One of the exciting new features Ford introduced on the seventh generation Mustang is called Remote Rev. As the name suggests, it allows people to crank the engine remotely using the car’s remote, which looks set to entertain teens and annoy audiences. older. Remote Rev works with its own preprogrammed sound and comes on any Mustang with the active exhaust system, except models equipped with a manual. He points to the sad trombone.
Improved steering and drift stick
Overall, the new Mustang has the same platform as its predecessor, with the two sharing an essentially identical 107.0-inch wheelbase. However, Ford tweaked things by specifying aluminum for both front lower links on all cars, changing the suspension joint design, and updating the rear suspension links with Shelby GT350-inspired units.
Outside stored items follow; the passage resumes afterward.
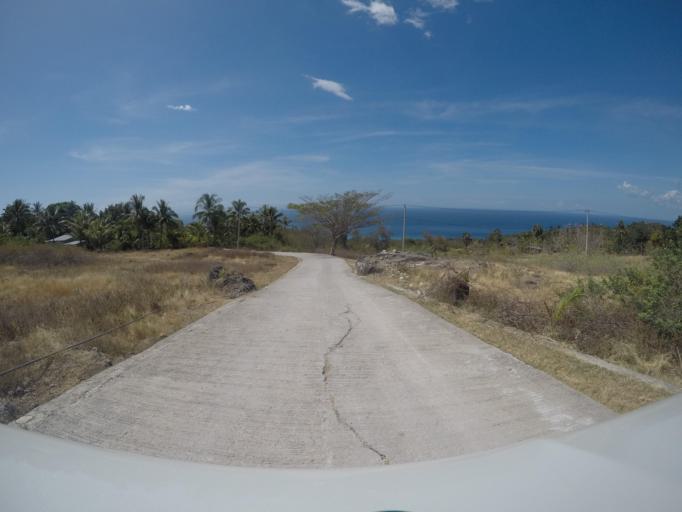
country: TL
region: Baucau
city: Baucau
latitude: -8.4514
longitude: 126.4487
The Mustang also has new springs and shock absorbers that are said to better match the driving and performance goals of each specific model. Notably, the steering system has been heavily revised with a new rack, quicker ratio, and other changes that Ford claims make the rudder more responsive (20 percent, to be exact). The Mustang now also has a flat-bottomed steering wheel with a thicker rim and a slightly smaller diameter.
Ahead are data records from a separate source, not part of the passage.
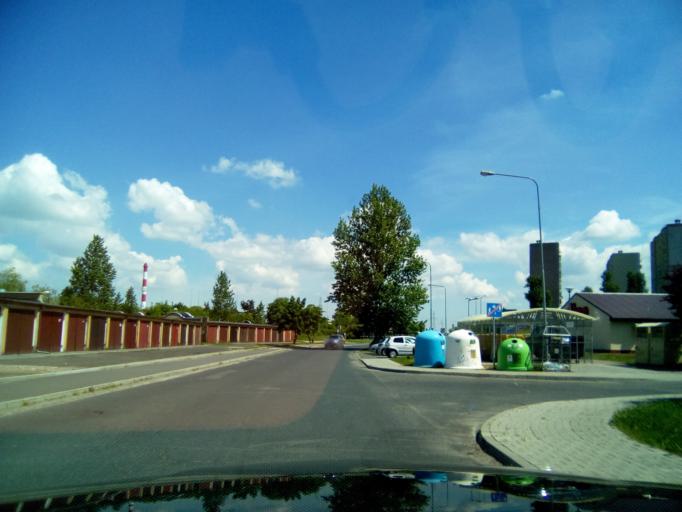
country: PL
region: Greater Poland Voivodeship
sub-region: Powiat gnieznienski
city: Gniezno
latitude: 52.5530
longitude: 17.6028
The seventh generation also has new brake packages, which go with the introduction of an electronic brake booster. Models with 19-inch wheels also have new six-piston fixed front Brembo calipers and four-piston rear calipers. Most noteworthy is the new electronic drift brake, not to be confused with the Ford “Drift Stick” offered on the Focus RS. It comes on all Mustangs equipped with the optional Performance Package. Although it resembles a traditional electric brake lever, when drift mode is activated, it instantly locks the rear wheels with four to five times more force than a regular parking brake. There is no modulation involved. It’s an interesting option, but perhaps doomed to the infamy of Cars and Coffee.
Returning to the Performance package, it is available on EcoBoost and GT models. It offers extra reinforcement, a larger radiator and cooling fan, larger front and rear brakes, a Torsen limited slip differential, thicker anti-roll bars and wider rear wheels and tires. When it comes to rubber, Mustangs with the Performance package now wear Pirelli P Zero PZ4 summer tires instead of Michelin Pilot Sport 4S summer tires; a series of all continental seasons are standard. With GT models, the Performance Package also includes brake lines and an auxiliary engine oil cooler.
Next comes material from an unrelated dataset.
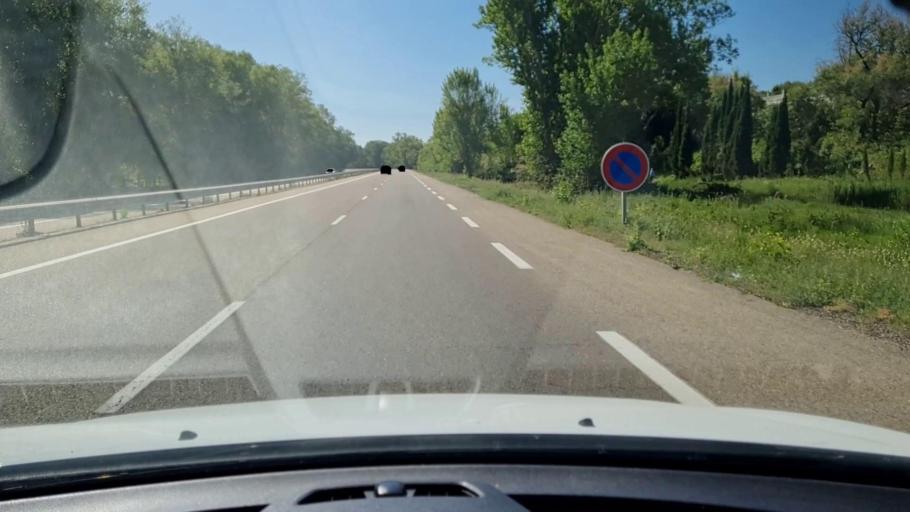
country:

Regardless of what’s under the hood, opting for the Performance kit unlocks a set of Recaro front seats and MagneRide adaptive shock absorbers. What’s interesting about the latter is that they include what Ford calls Active Pothole Mitigation, which monitors the rate of shocks and overshoots the system when it encounters a pothole. Yet another feature of the novel, and certainly useful for those of us who live in the snow belt.
While Ford has not yet announced how much the 2024 Mustang will cost, we expect its prices to be in line with the upcoming versions, which currently start at around $ 29,000 for the base EcoBoost model and top $ 57,000 for the Mach 1. The new Mustang will go on sale next summer.